Task objective >> Pull out the text lines of all the items below and repeat them word for word. Leave the pictures out of your answer.

Data visualization images >>
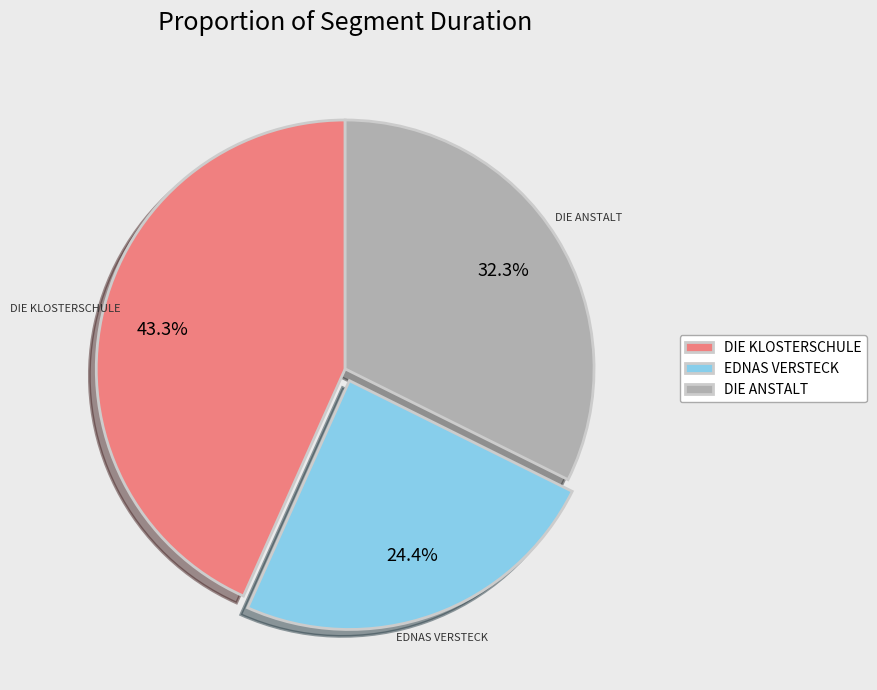

Does EDNAS VERSTECK account for over 50% of the chart?

No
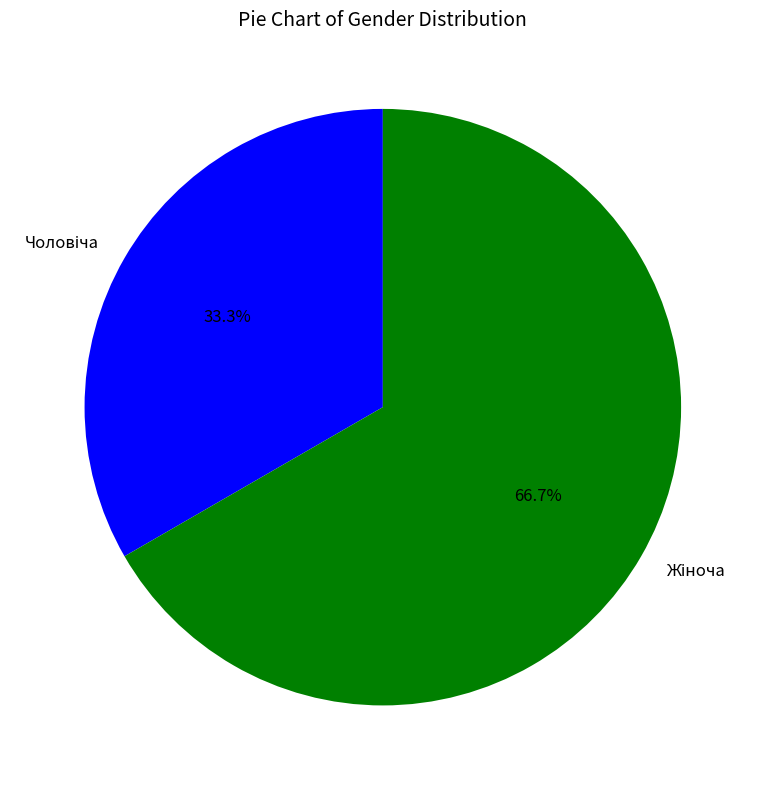

How many slices are in this pie chart?

2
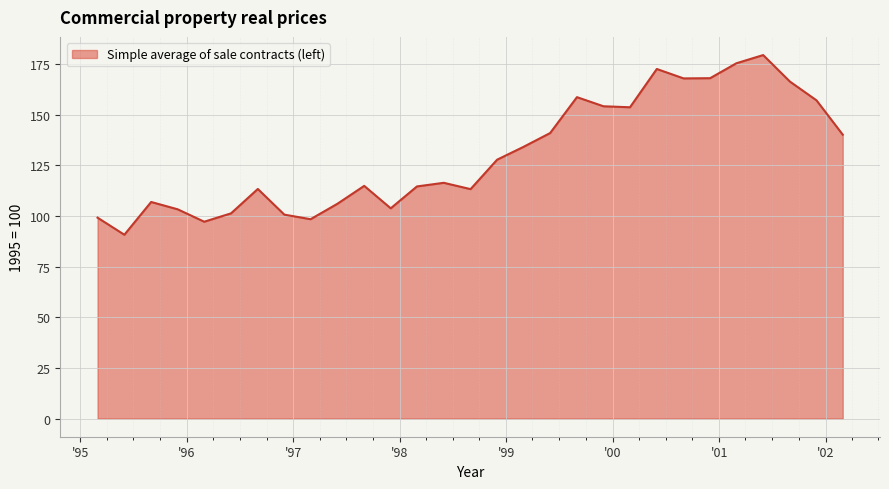

What is the minimum value shown in the chart?

90.7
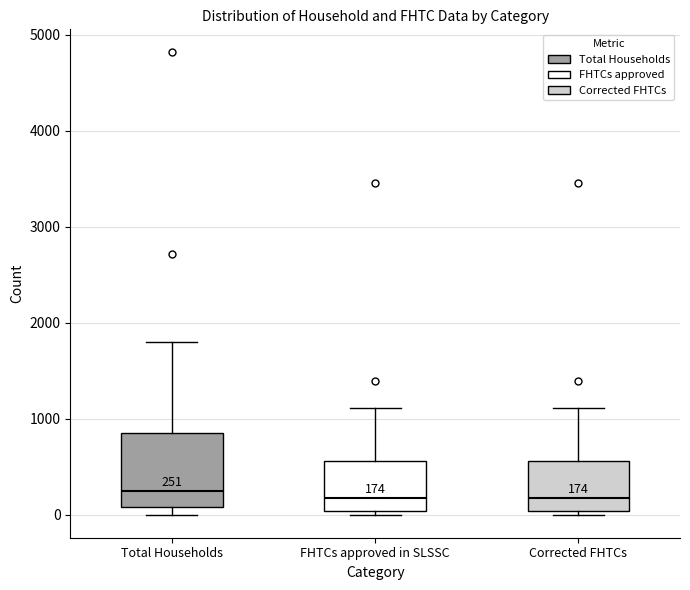

Which box is the tallest, from its lower edge to its upper edge?

Total Households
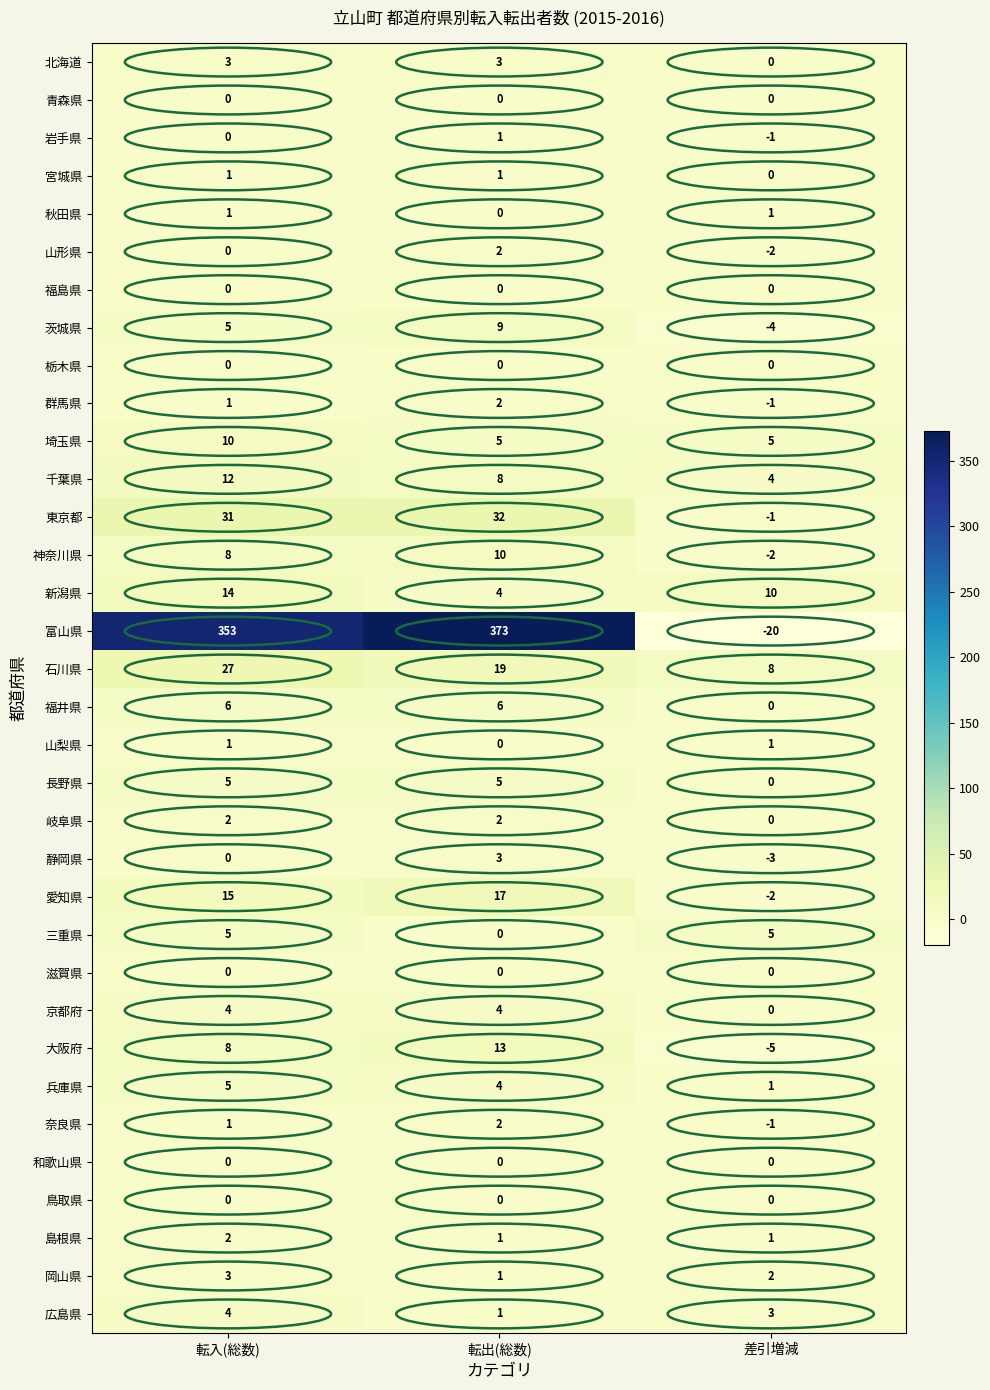

What is the highest value of the 北海道 series?

3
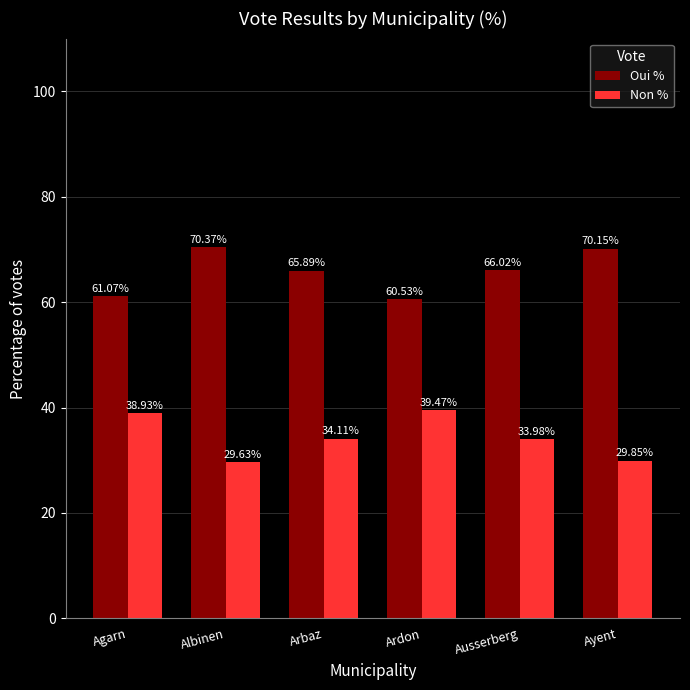

Rank the series at Ardon from lowest to highest value.

Non %, Oui %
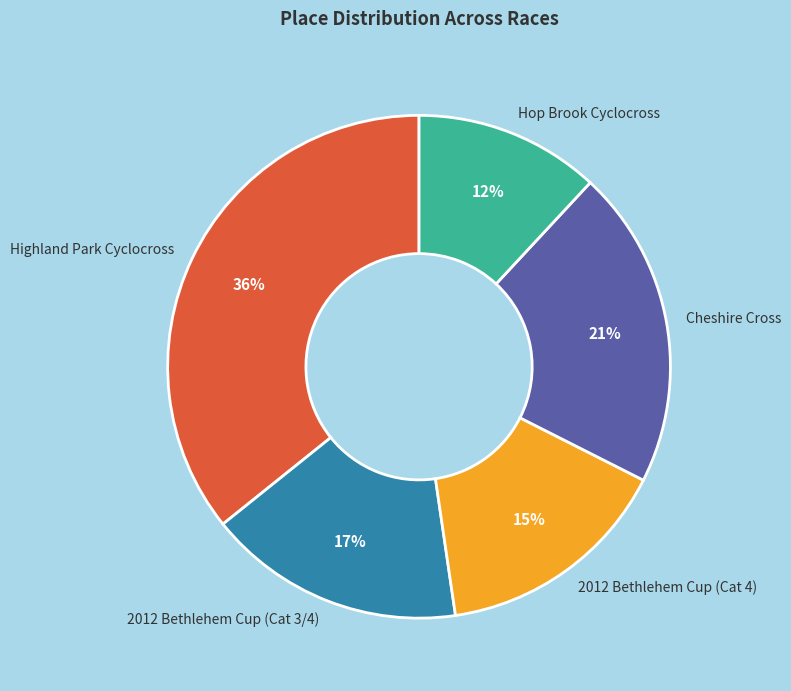

Which category has the smallest portion of the pie?

Hop Brook Cyclocross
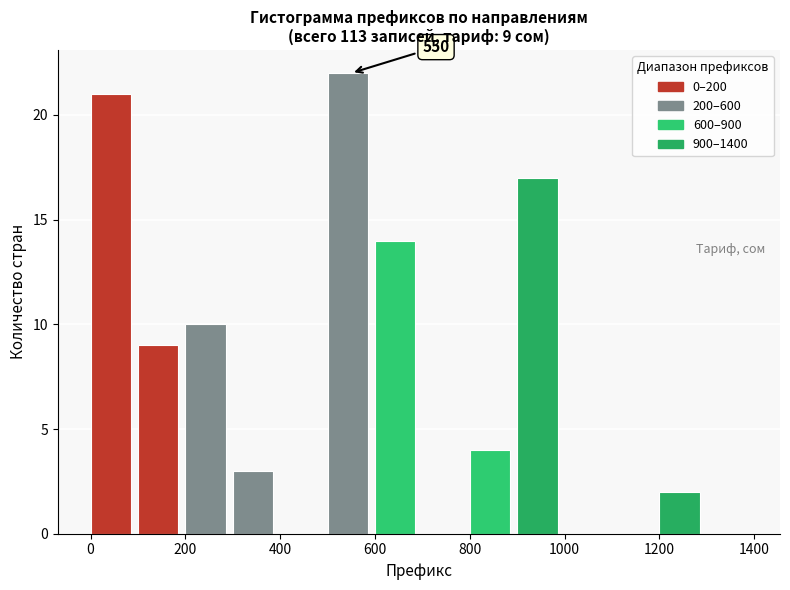

Which range on the x-axis has the tallest bar?

500 to 600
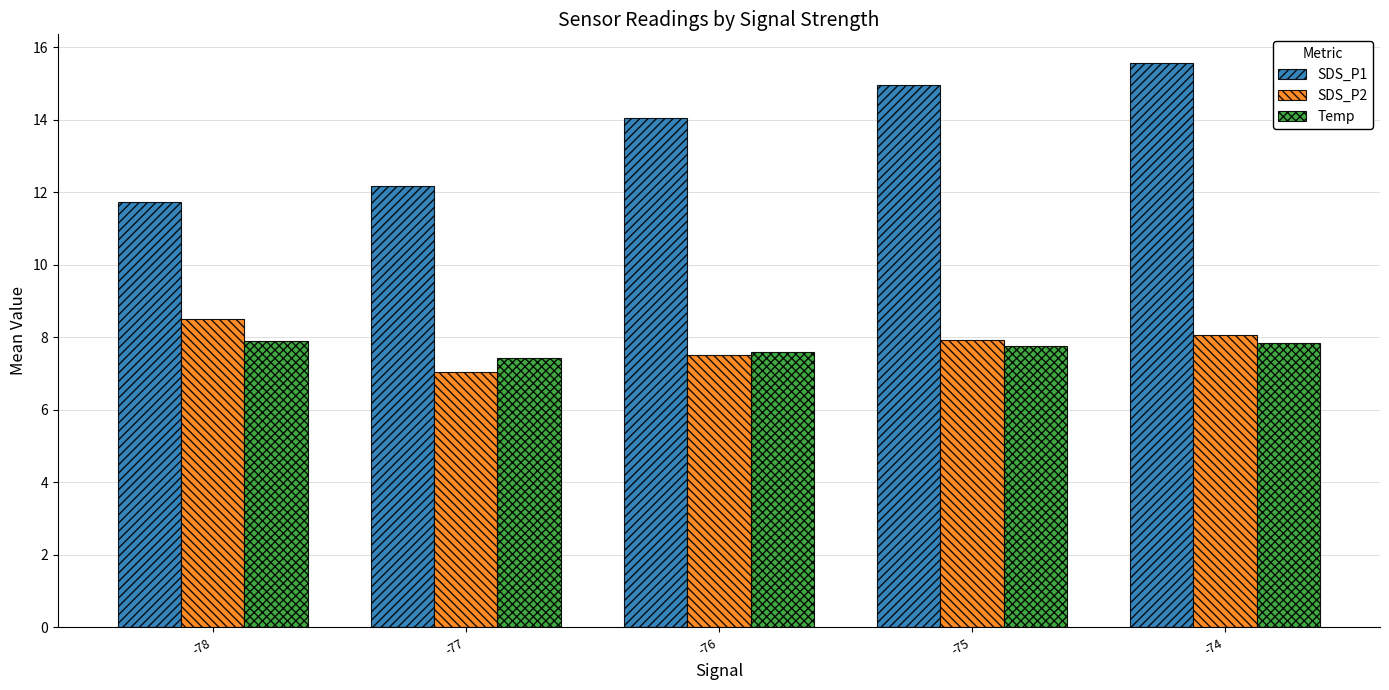

How many values in the SDS_P1 series exceed 14?

3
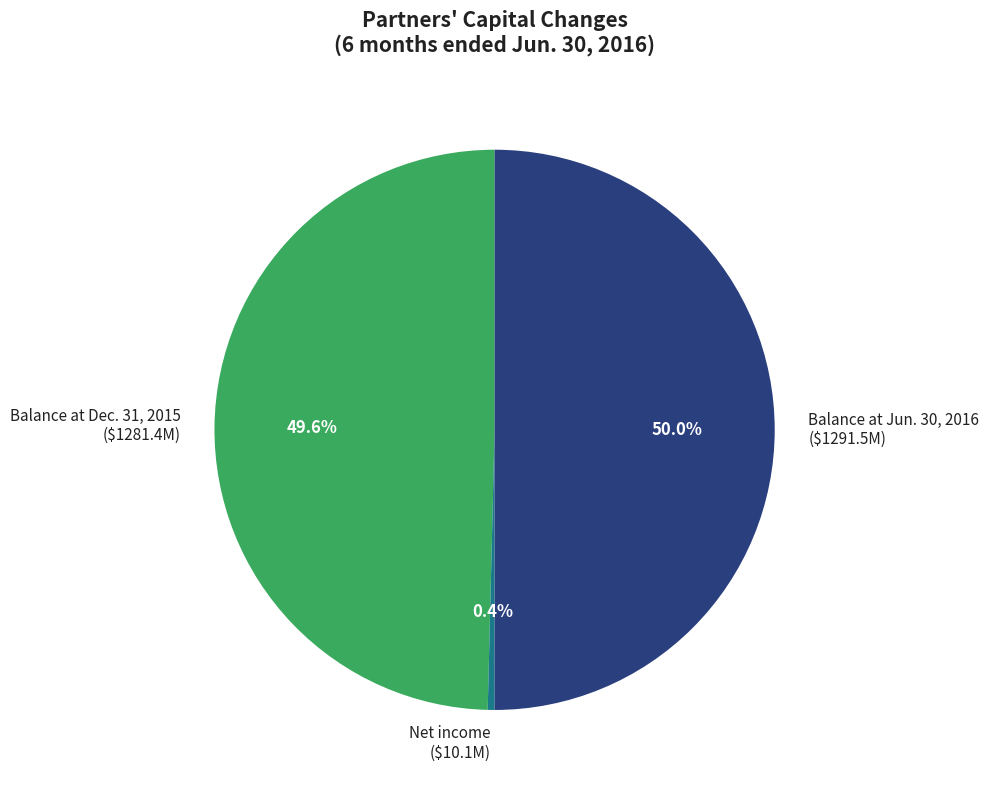

How many segments does this pie chart have?

3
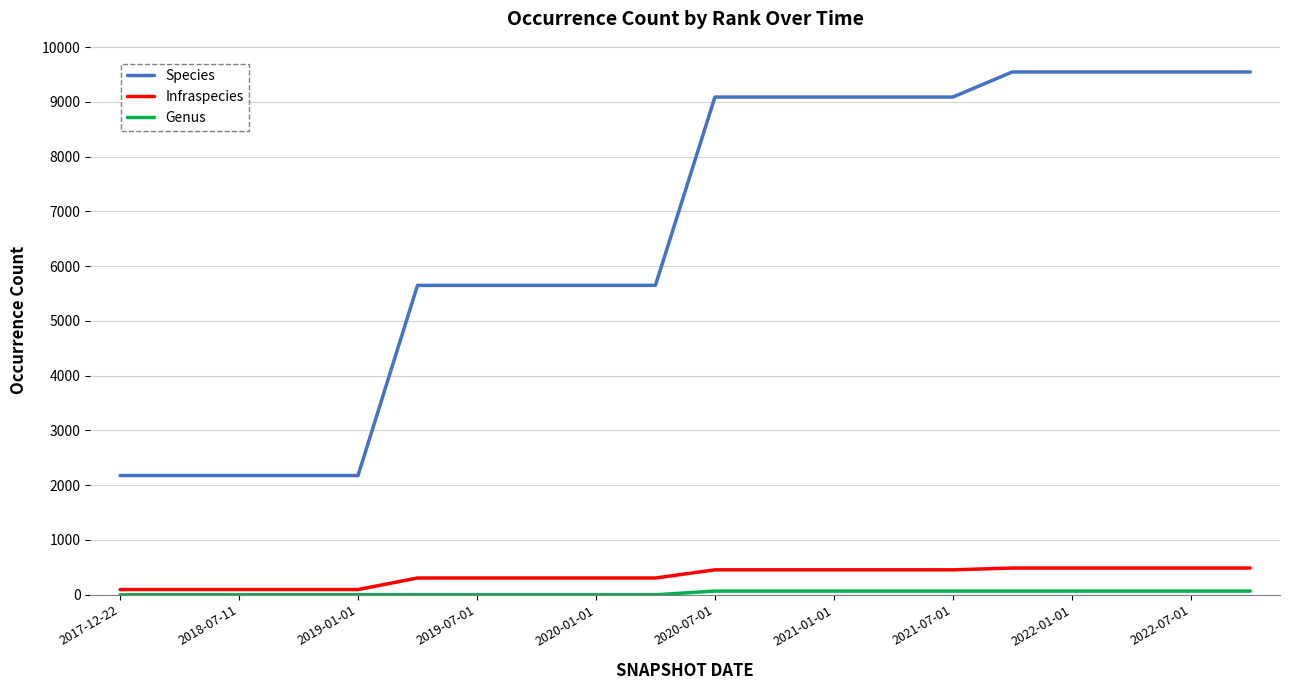

What is the maximum value shown in the chart?

9547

Response >>
Does EDNAS VERSTECK account for over 50% of the chart?

No

How many slices are in this pie chart?

2

What is the minimum value shown in the chart?

90.7

Which box is the tallest, from its lower edge to its upper edge?

Total Households

What is the highest value of the 北海道 series?

3

Rank the series at Ardon from lowest to highest value.

Non %, Oui %

Which category has the smallest portion of the pie?

Hop Brook Cyclocross

Which range on the x-axis has the tallest bar?

500 to 600

How many values in the SDS_P1 series exceed 14?

3

How many segments does this pie chart have?

3

What is the maximum value shown in the chart?

9547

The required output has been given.